Occasionally, basal cell carcinoma can appear similar to that of some benign pigmented skin lesions, such as melanocytic nevi and seborrheic keratosis. From their study of 54 known basal cell carcinomas, 51 melanocytic nevi, and 55 seborrheic keratoses, the team determined that several sonographic signs were statistically significant indicators of basal cell carcinoma. “Anechoic areas and epidermal interrupted echo were the strongest indicators for [cancer] diagnosis when present, followed by irregular shape and subcutaneous tissue invasion,” they wrote. Also significantly associated with malignancy were ill-defined margins (P < .001) and hyperechoic spots (P = .001).

Conversely, the researchers made a novel observation related to nonmalignant tumors. They noticed that when a high-resolution ultrasound reveals a tumor has certain similarities to a mushroom—a “cap” with clear boundaries, a “stalk”—the finding “has high specificity and positive predictive value in diagnosing melanocytic nevi,” they wrote.

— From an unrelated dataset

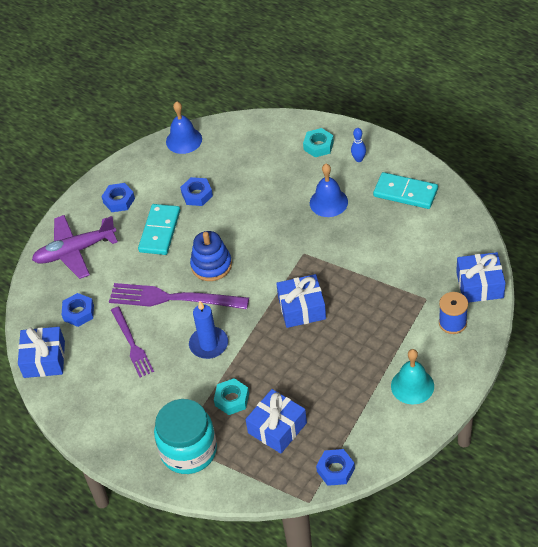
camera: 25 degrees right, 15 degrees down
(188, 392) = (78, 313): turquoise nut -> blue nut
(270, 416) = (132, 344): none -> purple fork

Dermatologists should consider high-frequency ultrasound when they are unsure about a lesion type after examination with the naked eye and dermoscopy, concluded the authors. It can improve the accuracy of basal cell carcinoma identification without biopsy, but it can help to detect the optimal biopsy location should one ultimately need to be done and provide information such as tumor depth in the event of later full removal.

Disclosure: The study authors’ disclosure information can be found at wiley.com.